*Page:*
****************
HMC Projects in Central and Eastern Europe
- Founded: May 1992
- Founder: Robin Schlich, Roger Wicks
- Type: Private company limited by guarantee
- Registration no.: 1074491
- Focus: Education, Equality
- Location: 12 The Point, Rockingham Road, Market Harborough, LE16 7QU, UK;
- Coordinates: 52°29′03″N 0°53′50″W﻿ / ﻿52.484171°N 0.897181°W
- Region served: 14 Countries in Central and Eastern Europe
- Method: For students: A scholarship to study in a private school for an academic year. For teachers: An assistant teacher position in a private school for an academic year.
- Website: Official homepage
- Formerly called: HMC Foreign Students Fund

= HMC Projects in Central and Eastern Europe =

HMC Projects in Central and Eastern Europe is a registered charity and a company limited by guarantee operating from the UK. It offers opportunities for students and teachers from 14 Central and Eastern European countries to respectively either study or teach in a British private school for an academic year.
****************
*Source excerpt:*
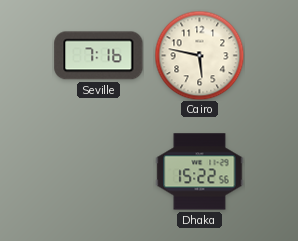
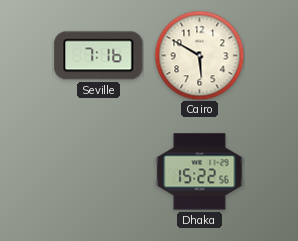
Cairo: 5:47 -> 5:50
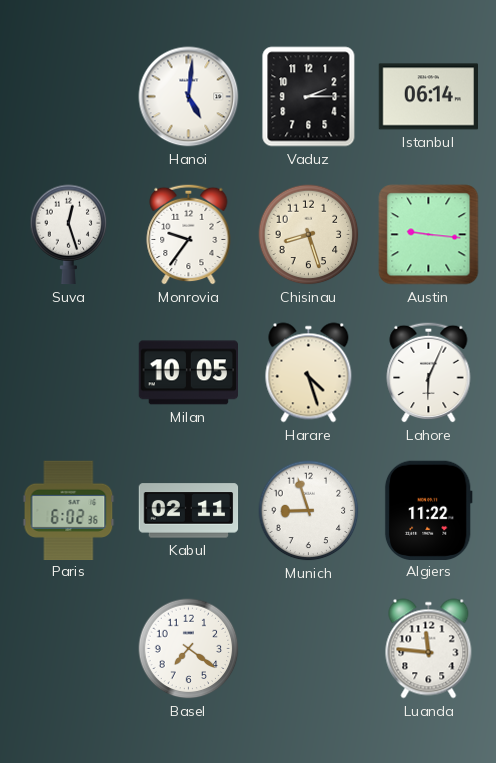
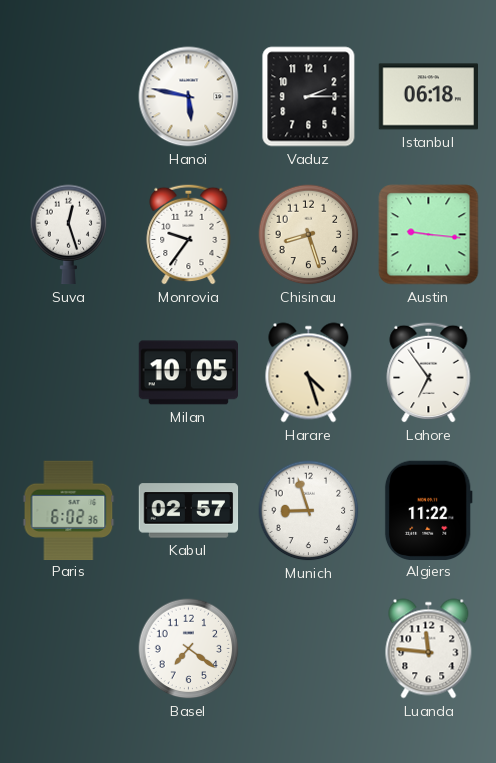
****************
*Given instruction A:* Using the HMC Projects page, explain in one to three sentences how the charity gives students and teachers from Central and Eastern Europe a year at a British private school.
*Given instruction B:* From the HMC Projects page, copy the passage starting with "HMC Projects in Central and Eastern Europe is" and going on through "British private school for an academic year.".

*Written reply A:* Students receive a scholarship to study at a private school for an academic year. Teachers receive an assistant teacher position at a private school for an academic year. The charity offers this to people from 14 Central and Eastern European countries.

*Written reply B:*
HMC Projects in Central and Eastern Europe is a registered charity and a company limited by guarantee operating from the UK. It offers opportunities for students and teachers from 14 Central and Eastern European countries to respectively either study or teach in a British private school for an academic year.